Nolan’s also working more closely with her suppliers and vendors. She recommended having regular check-ins with your distributors so they can advise you on what shortages they’re anticipating and you can buy ahead.
“We regularly interact and engage with our suppliers. We get monthly updates from all of our key distributors on some of the challenges that they’re seeing,” Nolan said. “For a lot of our core distributors, our partnership probably has grown leaps and bounds.”
And so many suppliers and vendors have been willing to go well above and beyond. “We have some of our distributors that had also never sourced PPE, and they were going out and trying to do that on behalf of their senior living customers. We saw that across the board,” she said.
Additionally, there wasn’t much pushback from the suppliers regarding the community’s safety protocols that were implemented. “They were doing everything they can, knowing that our resident and associate safety was of the highest importance to us,” said Nolan.
But she expressed the importance of transparency and real-time updates from distributors. For example, if they don’t have the product you need, who does?
“One of the things that we all need to be doing is pushing our distributors to provide more real-time information. There is nothing more frustrating than steering communities to buy x, y and z products and then not knowing if one distributor warehouse had it or not. We need that visibility,” Nolan said. “They’ll will be future business when that honesty and that trust and that partnership is formed.”
So because of that uncertainty—and supply chain issues in general—Nolan recommends having alternatives.
“Instead of having a sole source agreement—where we’re always going to the same distributor for a certain category—we’ve started to dual source almost across the board. We need to have secondary options in place,” Nolan said. “Having substitutes lined up is really important.”
That will only help you better help your communities—especially since, as Nolan pointed out, these communities are often buying products to support their immediate needs.
And you need to keep them updated on supply chain issues and shortages as you learn about those.
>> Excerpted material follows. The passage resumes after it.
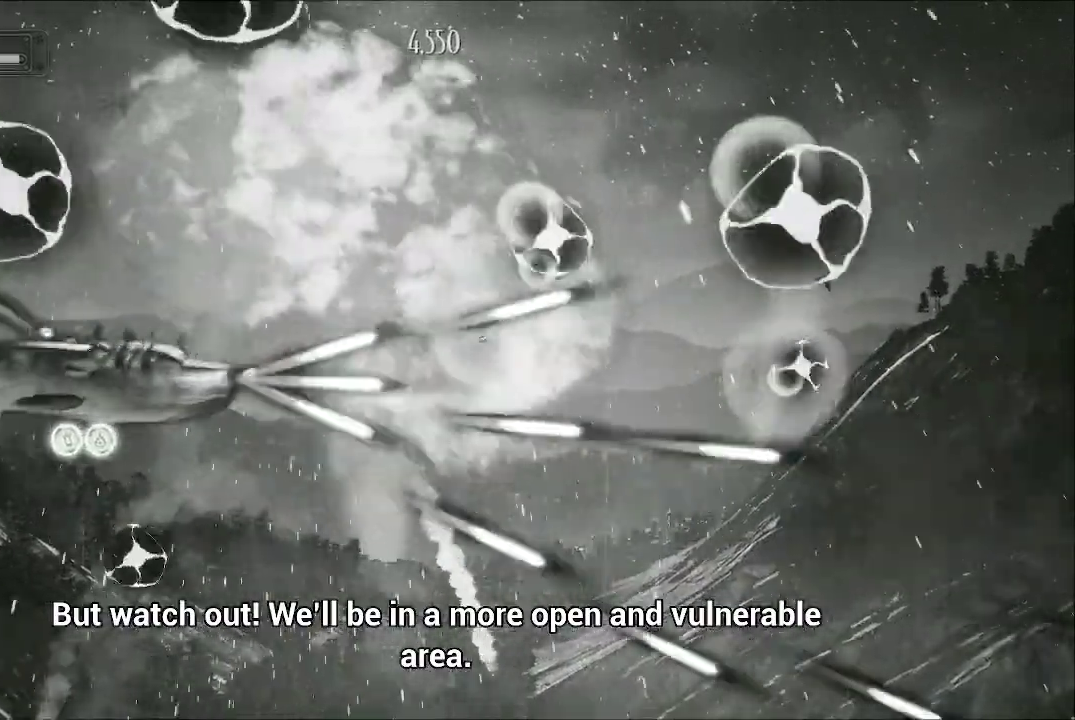
{"buttons": ["A"], "left_stick": "up-left", "right_stick": "center", "events": [[33, "left_stick", "right"], [133, "left_stick", "center"], [433, "left_stick", "up-left"]]}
That way, your care teams know what’s going on and they can make the best decisions for their communities.
“For us, communication is key,” Nolan said. “But you can’t do it without a strong communication tool, which I think is different for everybody, whether it’s an email or a call…As long as we can keep those messages front and center, it’s worked really well for us.”
And be open to new ideas. Kuchenbacker tells her associates, “‘If you got a better idea, bring it to me. If you have a question, let’s talk about it’,” she said. It’s all about “communication, some guidance and if they’ve got a better idea, just [creating] that environment of being able to have that conversation.”